Ofcom slaps down BT’s latest attempt to dodge the Openreach bullet

UK telecoms regulator wasted no time reminding BT who wears the trousers after the giant telco unveiled a couple of supposedly independent Openreach board members.

Establishment stalwarts Sir Brendan Barber and Edward Astle have been appointed by Openreach to its newly-formed board, chaired by Mike McTighe. The board immediately had a meeting to show what a proper, fully-functioning board it is, and the meeting is thought to have gone well.

The fact that Barber and Astle are apparently employed by Openreach in no way affects their independence, whatsoever. For those bitter cynics still not appeased by this move BT has added Clive Selley, Openreach CEO; Clare Sadlier, Openreach CFO; and Simon Lowth, BT Group Finance Director to the board which will, as a consequence, be more independent than a hermit reading the Independent on Independence Day.

“I understand that customers sometimes feel let down by Openreach because we haven’t always delivered the service they expect or that we hope to provide,” said McTighe. “We have made a lot of progress since Clive Selley joined as CEO a year ago – for example on halving the number of missed appointments, making our fibre network available to millions more people and accelerating our plan to introduce a new generation of ultrafast technology.

“But we need to do more to re-build trust and credibility. This will be the Board’s focus and we are currently in consultation with BT Group about agreeing the plan to deliver better service, broader coverage and faster speeds for consumers and businesses across the country. We are determined to meet our customers’ expectations and to strengthen the autonomy, governance and transparency of Openreach to facilitate the delivery of better outcomes for everyone who has a stake in our business.”

Ofcom is having none of this. Having demanded the legal separation of Openreach from BT, Ofcom finally lost patience and grew a pair towards the end of the year, when it threatened to grass BT up to the European Commission. This was interpreted as BT’s last chance to ensure full operational independence of Openreach before the matter was taken out of its hands and today’s announcement is once of BT’s first formal responses.

“These changes fall short of our requirements for a legally separate Openreach that delivers for all of its customers,” said an apparently disgusted Ofcom spokesperson. “We intend to take our plans to the European Commission later this year.”

To be fair to BT it’s not immediately obvious what it needs to do to avoid trial by eurocrat. The only way for the Openreach board to be truly independent is for there to be no involvement by BT in its appointment or the compensation of its members. Surely all Ofcom needs to do is spell out precisely what is required to demonstrate independence and then BT either does it or not.
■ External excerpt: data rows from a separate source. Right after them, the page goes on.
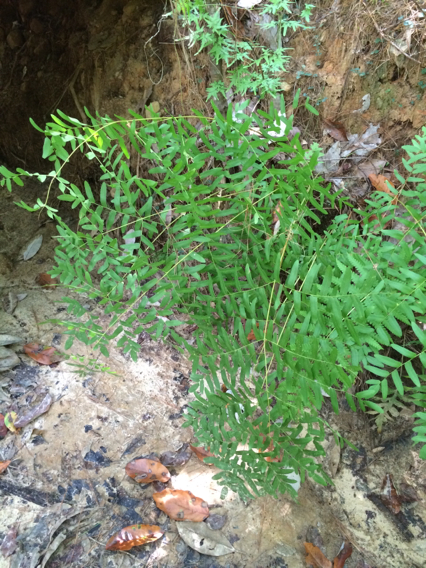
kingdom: Plantae
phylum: Tracheophyta
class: Polypodiopsida
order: Osmundales
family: Osmundaceae
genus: Osmunda
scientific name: Osmunda spectabilis
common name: American royal fern
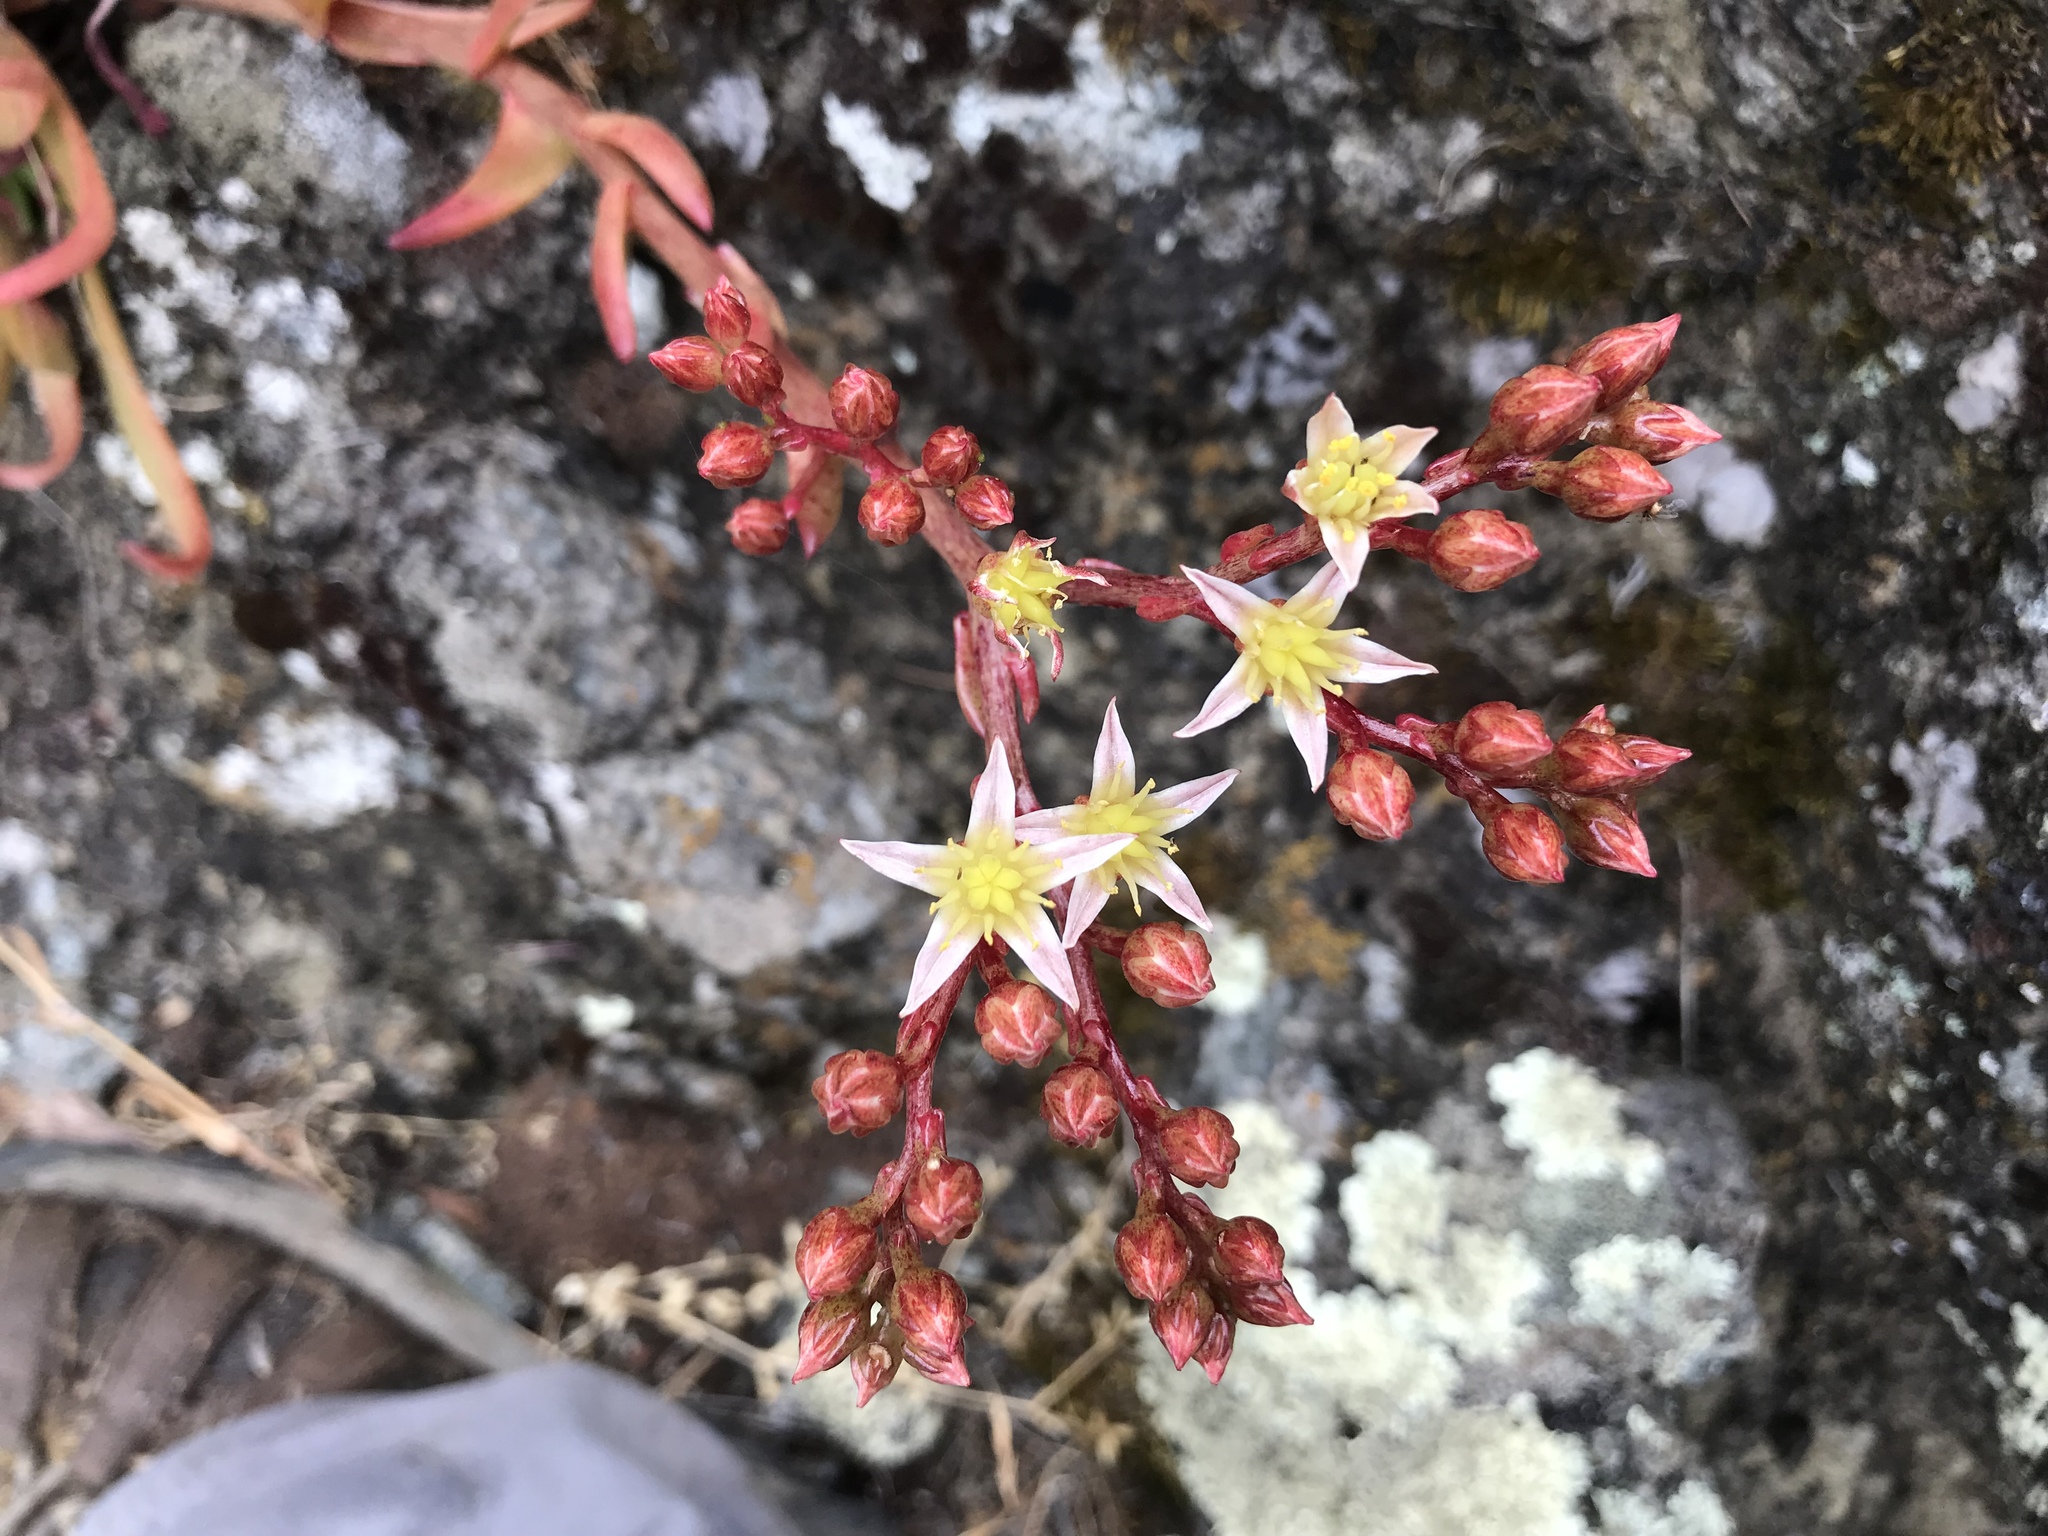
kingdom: Plantae
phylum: Tracheophyta
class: Magnoliopsida
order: Saxifragales
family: Crassulaceae
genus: Dudleya
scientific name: Dudleya virens
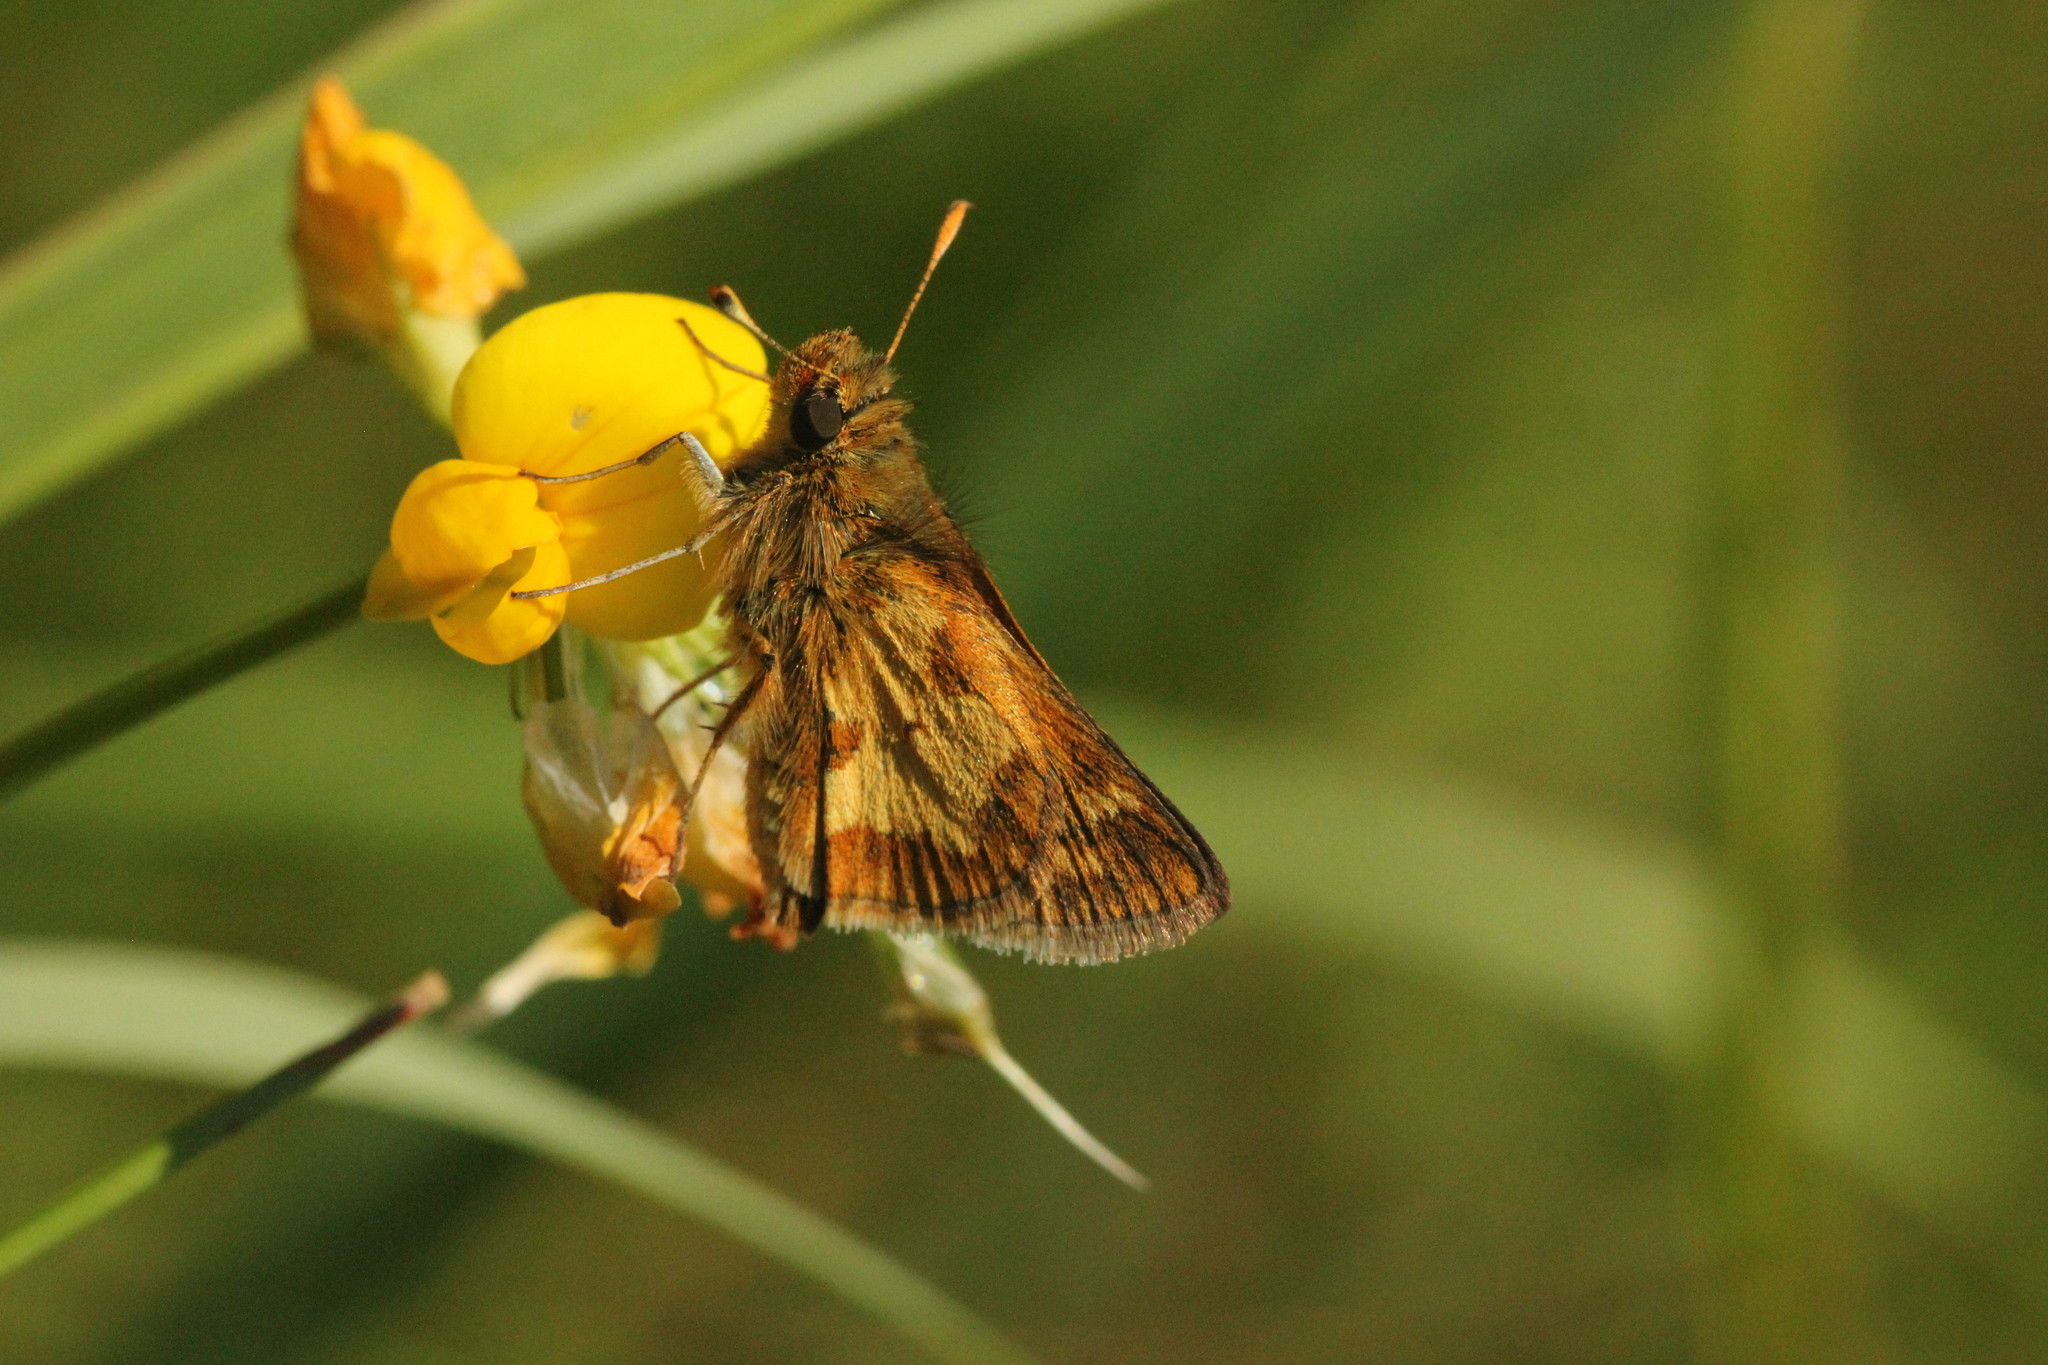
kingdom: Animalia
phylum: Arthropoda
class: Insecta
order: Lepidoptera
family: Hesperiidae
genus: Polites
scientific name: Polites coras
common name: Peck's skipper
Instead expect to see BT continuing to experiment with the bare minimum for as long as it’s allowed to.

One comment

  1. Avatar LAKH JEMMETT 02/02/2017 @ 2:02 pm

    An independent board is a corporate board that has a majority of outside directors who are not affiliated with the top executives of the firm and have minimal or no business dealings with the company to avoid potential conflicts of interests. An independent board is expected to provide vigilant oversight over firm executives to mitigate managerial opportunism and promote shareholder value.

    Only a separate listing and and a truly independent board is likely to satisfy the majority of the protagonists in this debate.